In this study we describe the application of an enzyme-linked immunosorbent assay (ELISA) for the measurement of anti-alpha-gliadin antibodies (AGA) in absolute units (microgram protein/ml). Enriched samples of IgA and IgG AGA were obtained by means of protein A chromatography after immunoaffinity purification of pooled sera from untreated celiac patients. No cross-reactivity with other food antigens (beta-lactalbumin, soya proteins, ovalbumin) was detected.
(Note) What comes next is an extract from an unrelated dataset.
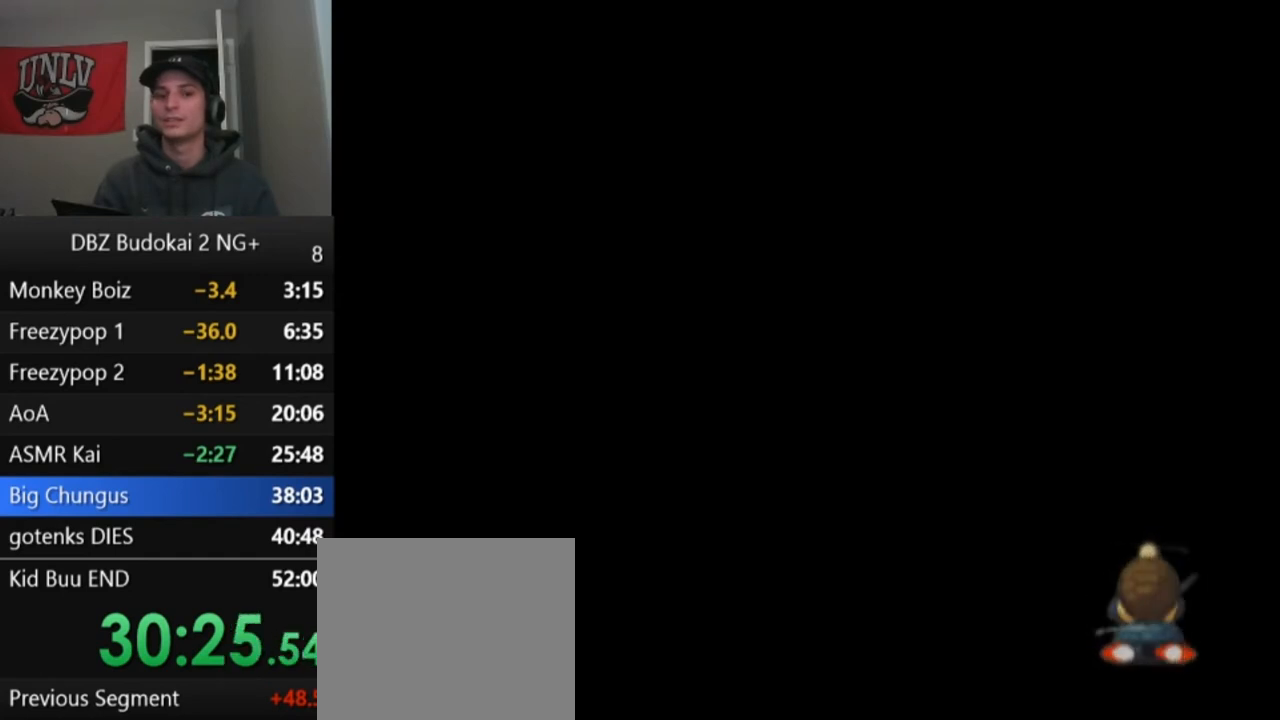
{"buttons": ["START"], "left_stick": "center", "events": [[66, "START", "up"], [133, "START", "down"], [233, "START", "up"], [300, "START", "down"], [367, "START", "up"], [467, "START", "down"]]}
The quantitative evaluation of protein content in IgA and IgG AGA samples obtained by immunoaffinity chromatography, was performed by means of ELISA sandwich method using a reference curve obtained with pure standard human immunoglobulins. Scalar concentrations of purified IgA and IgG were then used to obtain a reference standard curve by means of an ELISA method. Such standard curve was utilized for titrating AGA in 214 sample sera. The minimal detectable concentration of IgA and IgG AGA was 0.02 micrograms/ml. The reproducibility of within- and between-assay resulted very good for IgA-AGA and acceptable for IgG-AGA. The method here described seems to be satisfactory not only for quantitative diagnostic purposes in routine screenings but also in epidemiological studies. Moreover, it can constitute a suitable way to solve practical problems of quality control of AGA ELISA assay.